The above post has a lot of great advise. For what it's worth I bought my 1226 brand new in 1974 and used it as recently as yesterday. It's a thing of beauty and will last forever it seems with just regular maintenance and care. Once you have the bugs worked out a can promise you that it will be a keeper. Good luck with it and enjoy.
steve
Thanks! The pictures I attached did not show up, it might be because it's my first post. If so, I will edit and update it later on with the pics. :thmbsp:

I'm really impressed with the mechanics of the 1226. Cleaned and lubed works like new. The only thing that worries me a bit is the idler wheel.

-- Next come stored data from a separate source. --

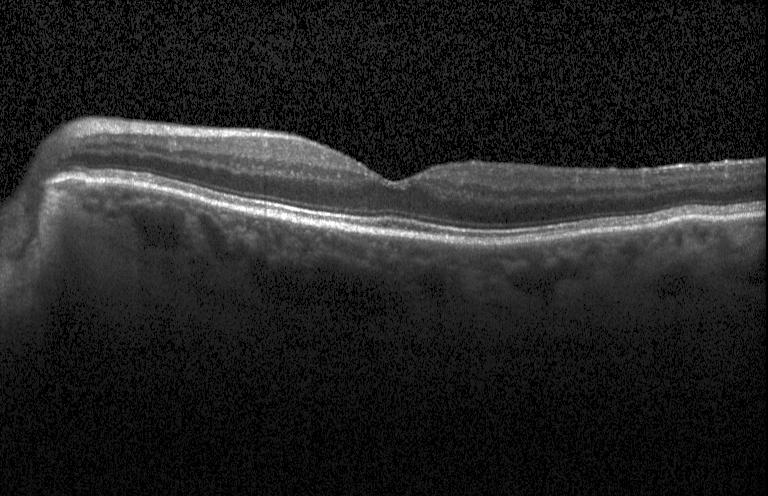
OCT finding: neither CNV, DME, nor drusen.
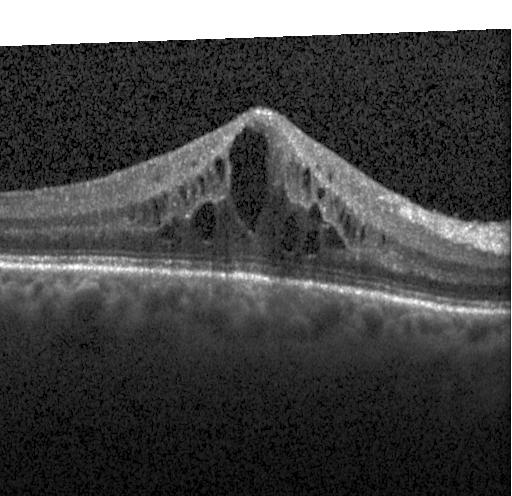 Finding: diabetic macular edema (DME).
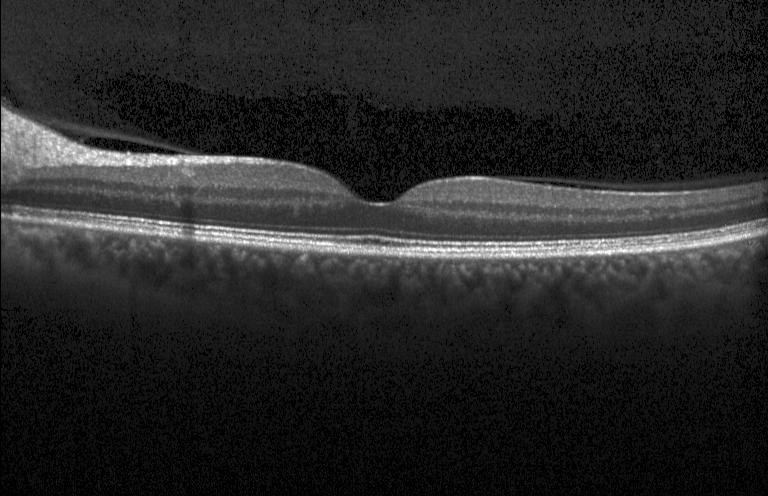 Finding: no CNV, DME, or drusen.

When the rubber on it deteriorates it will be hard, if not impossible, to get a fresh replacement of comparable quality. It is still in a great shape though.
 
I see a problem. The pin that the clutch tip is mounted on is spring loaded. As the clutch lever is depressed by automatic operation, it makes contact with the clutch tip, achieves the required friction, and pishes the pin up as needed. The pin clutch tip you show is way to long. It needs to be shorter, allow for full travel of the pin and be a tight, friction fit.
 
I see a problem. ...The pin clutch tip you show is way to long. It needs to be shorter, allow for full travel of the pin and be a tight, friction fit.

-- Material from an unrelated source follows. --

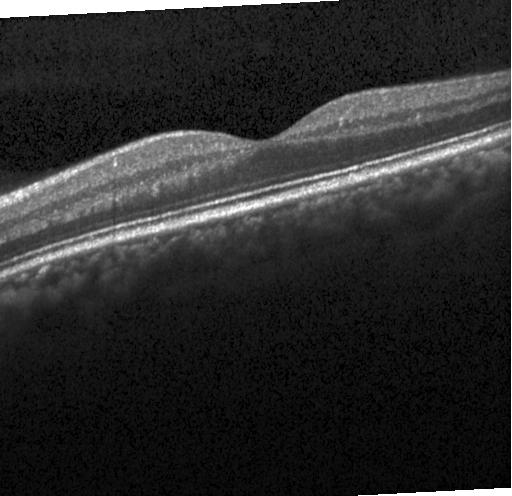 Impression: neither choroidal neovascularization, diabetic macular edema, nor drusen.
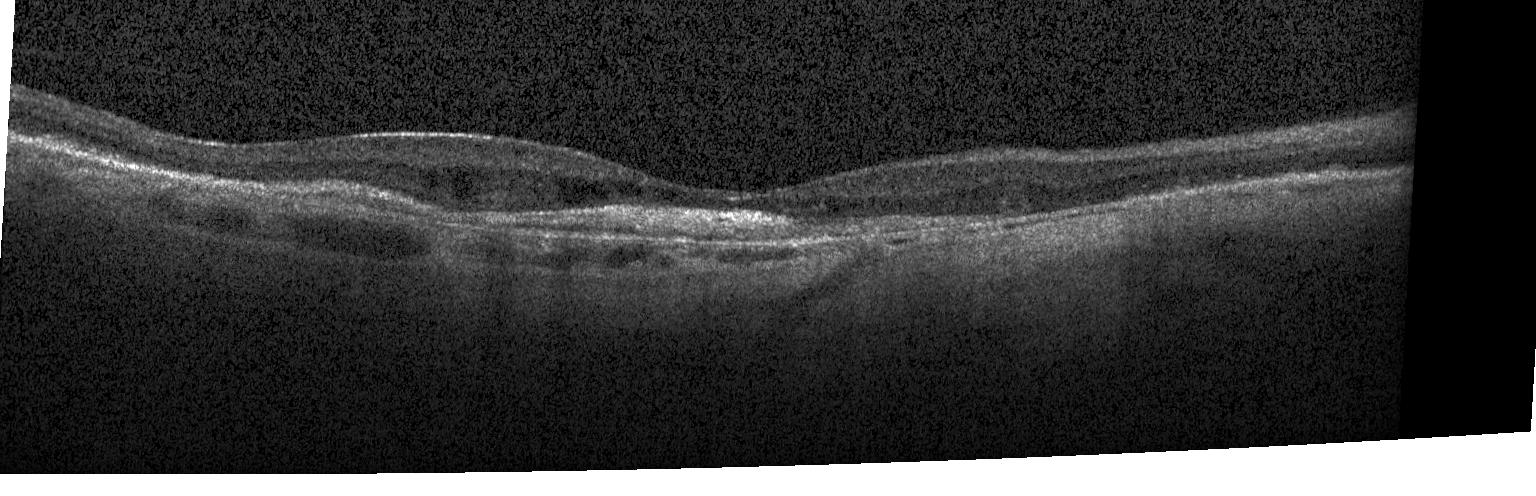 Horizontal scan through the fovea. SD-OCT. OCT line scan.
Choroidal neovascularization.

You are absolutely right. The attached pictures were collected from different sources as I looked how others wrestled with the fix. The last one, made by some German fellow, explains the repair very well: the steuerpimpel (plastic sleeve) should stick about 1mm above the end of the metal pin, which gives it just about "friction fit."

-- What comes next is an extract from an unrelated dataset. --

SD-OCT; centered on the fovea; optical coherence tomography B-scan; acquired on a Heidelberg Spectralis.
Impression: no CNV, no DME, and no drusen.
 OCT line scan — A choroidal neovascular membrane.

1mm = 0.0394" or less than 3/64 of an inch :D
 
A 1229 owner here and that platter, heavy as a manhole cover as some AKers would say, is awesome. My Dual is one of 3 models (other 2 are Pioneers) that I rotate through my main system. Love the look, love the sound.
 
Exceptional write up. Thank you. I've been putting off fixing my steuerpimpel. Just did so with a plastic tube from a ballpoint pen. Good as new. Thanks!